Personal information
- Full name: Camillo Achilli
- Date of birth: 21 August 1921
- Place of birth: Milan, Italy
- Date of death: 14 June 1998 (aged 76)
- Place of death: Milan, Italy
- Position: Midfielder

Youth career
- Internazionale

Senior career*
- Years: Team / Apps / (Gls)
- 1945–1951: Internazionale / 197 / (19)
- 1942–1943: Caproni / 20 / (0)
- 1951–1953: Genoa / 25 / (1)

Managerial career
- 1956–1959: Lecco
- 1960: Internazionale
- 1960–1961: Alessandria
- 1961–1963: Lecco
- 1966–1967: Palermo

= Camillo Achilli =

Italian footballer and manager (1921-1998)

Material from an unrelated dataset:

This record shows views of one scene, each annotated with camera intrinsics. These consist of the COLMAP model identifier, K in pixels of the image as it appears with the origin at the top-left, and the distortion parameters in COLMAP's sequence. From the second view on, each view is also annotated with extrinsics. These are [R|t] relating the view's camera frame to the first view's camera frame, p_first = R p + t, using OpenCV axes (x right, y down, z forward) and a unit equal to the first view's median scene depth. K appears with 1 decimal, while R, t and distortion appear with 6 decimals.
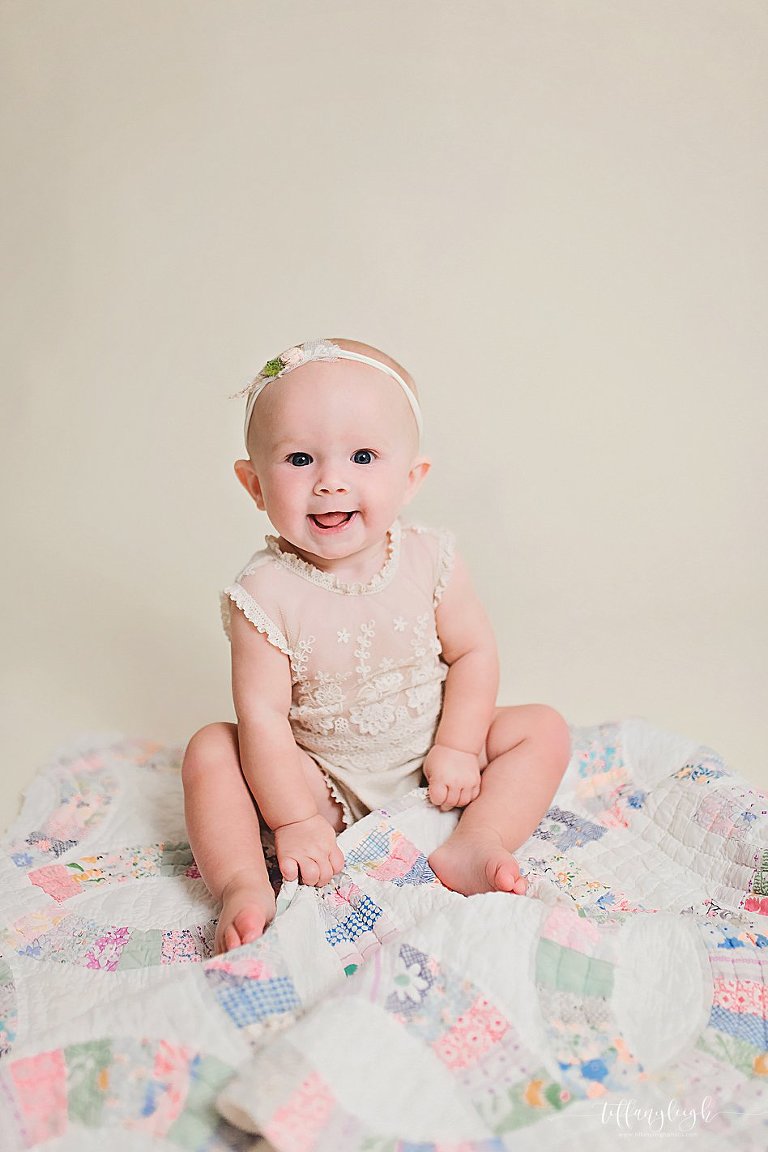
lens RADIAL K [[1153.0, 0, 384.0], [0, 1153.0, 576.0], [0, 0, 1]] dist [0.003117, 0.008634]
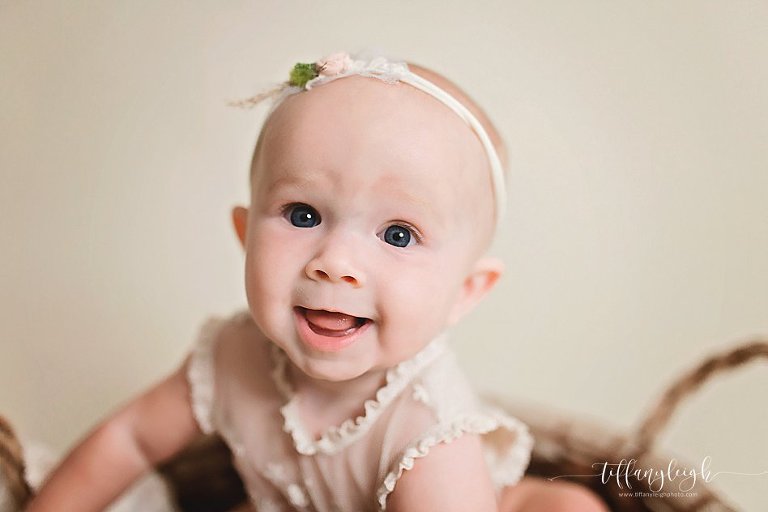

Camillo Achilli (21 August 1921 – 14 June 1998) was an Italian professional footballer who played for Internazionale and Genoa as a midfielder.

After retiring as a player in 1953, Achilli enjoyed a career as a coach, managing sides such as Lecco, Internazionale and Palermo.

==Career==

From 1942 to 1943, Achilli spent time on loan at Serie C club Caproni.

==Personal life==

On 14 June 1998, Achilli died at the age of 76.

His son was Marco Achilli, who also played for Inter.